Trustworthy science is crucial to scientific progress, evidence-based policies, and human health. Problems in research design, conduct, and reporting threaten scientific integrity, waste resources, and risk a loss of public trust in science. Citations play a fundamental role in diffusion of scientific knowledge[1] and research assessment[2]; yet their role in research integrity is often overlooked[3]. Citation inaccuracies (e.g., citation of non-existent findings[3]) undermine the integrity of the biomedical literature, distorting the perception of available evidence[4] with potentially serious consequences for human health. A recent meta-analysis showed that 25.4% of medical articles contained a citation error[5]. Retracted articles continue to be cited positively years after being retracted, spreading scientific misinformation[6,7]. A bibliometric analysis revealed that inaccurate citations of a letter published in 1980[8] may have contributed to the opioid crisis[9].
Considering such negative consequences, it is critical to ensure that the scientific contents of all referenced articles are accurately and properly cited in a manuscript before its publication. However, assessing citation accuracy requires considerable manual effort. Authors often take shortcuts, copying citations from other articles without checking their accuracy[10]. Journals and peer reviewers lack the resources to verify manuscripts for citation inaccuracies. Automated tools that can identify citation inaccuracies would help authors, journals, and peer reviewers in mitigating the negative consequences of citation distortions and improve transparency and integrity of scholarly communication[11].
The objective of this project is to develop scalable natural language processing (NLP) and artificial intelligence (AI) algorithms to automatically assess biomedical publications for citation content accuracy. The resulting models can be embedded in practical software tools. With these new tools, authors will be able to improve their citation quality; journals and peer reviewers will be able to scrutinize questionable citation practices pre-publication; and research administrators, research integrity officers, funders, and policymakers will be able to investigate citation practices, integrity issues, and knowledge diffusion via citations.

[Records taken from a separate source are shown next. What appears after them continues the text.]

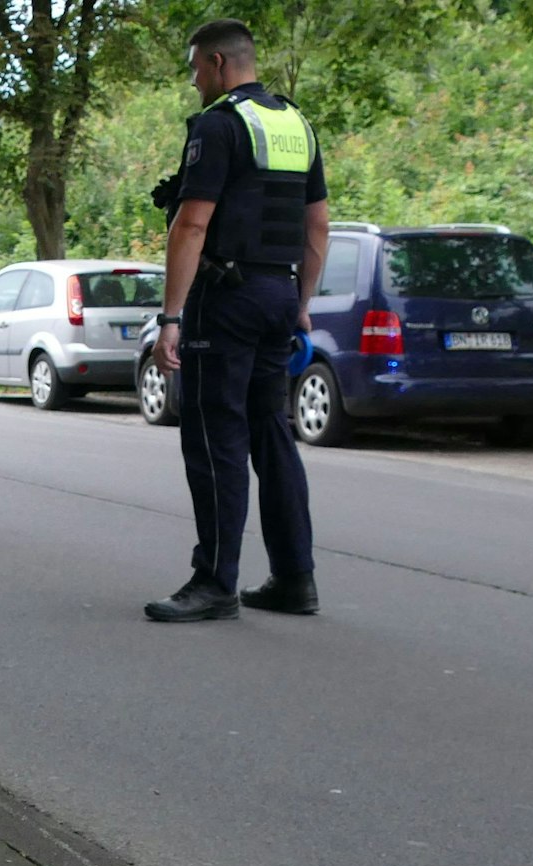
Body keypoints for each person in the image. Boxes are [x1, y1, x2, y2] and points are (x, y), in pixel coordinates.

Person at [146, 18, 325, 623]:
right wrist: (301, 301)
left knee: (214, 436)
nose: (195, 79)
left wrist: (171, 316)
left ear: (220, 63)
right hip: (279, 294)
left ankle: (215, 583)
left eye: (196, 66)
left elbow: (191, 225)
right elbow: (316, 225)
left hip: (225, 300)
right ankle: (295, 579)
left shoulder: (219, 126)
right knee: (271, 434)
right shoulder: (295, 124)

Toward this objective, in this first year of the project, we will construct a corpus of 100 highly cited articles based on PHS-funded research and 20 articles citing each of these articles, align the citation context in the citing article with the relevant text spans in the reference article, and assess whether the citation is accurate with respect to the reference article. In the second year, we will use the resulting corpus to train and validate AI-based NLP models that identify related text spans in reference-citing article pairs and calculate a confidence score for citation accuracy.

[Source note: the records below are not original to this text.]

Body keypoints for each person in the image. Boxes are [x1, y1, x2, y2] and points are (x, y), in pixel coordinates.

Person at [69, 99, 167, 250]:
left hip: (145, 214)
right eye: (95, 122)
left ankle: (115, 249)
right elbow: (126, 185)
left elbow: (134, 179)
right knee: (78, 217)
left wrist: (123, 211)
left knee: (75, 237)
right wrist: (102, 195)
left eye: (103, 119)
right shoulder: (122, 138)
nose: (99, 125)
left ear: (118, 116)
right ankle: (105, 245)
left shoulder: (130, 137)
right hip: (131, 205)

The proposed work is innovative because: (a) it is the first project focusing on automated citation accuracy verification in biomedical publications; (b) it tackles the significant NLP challenge of aligning the content of two articles at multiple levels of granularity (e.g., single sentence, passage, entire article). To address these challenges, we will leverage state-of-the-art sentence encoders, such as BERT[12], as well as long document encoders, such as Longformer[13], and a multilevel text alignment approach[14].

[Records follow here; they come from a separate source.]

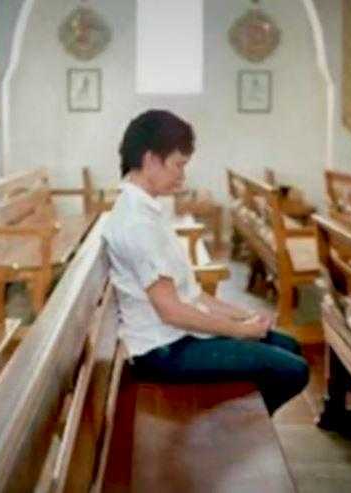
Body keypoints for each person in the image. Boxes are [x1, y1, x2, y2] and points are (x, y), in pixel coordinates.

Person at [102, 109, 309, 414]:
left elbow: (192, 295)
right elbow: (170, 310)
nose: (182, 176)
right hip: (163, 350)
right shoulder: (136, 224)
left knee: (288, 346)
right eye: (178, 165)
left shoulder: (148, 211)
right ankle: (235, 425)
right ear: (150, 161)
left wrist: (242, 315)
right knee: (293, 370)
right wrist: (238, 331)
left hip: (177, 336)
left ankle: (239, 419)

The models developed will serve various stakeholders in improving citation quality and ensuring citation transparency and integrity. In addition, the proposed corpus and models will stimulate research in citation content analysis[15], contributing to development of more granular and accurate measures of scholarly impact. In the longer term, such qualitative measures can mitigate the detrimental effects that purely quantitative metrics of research assessment have had on research integrity and quality[16].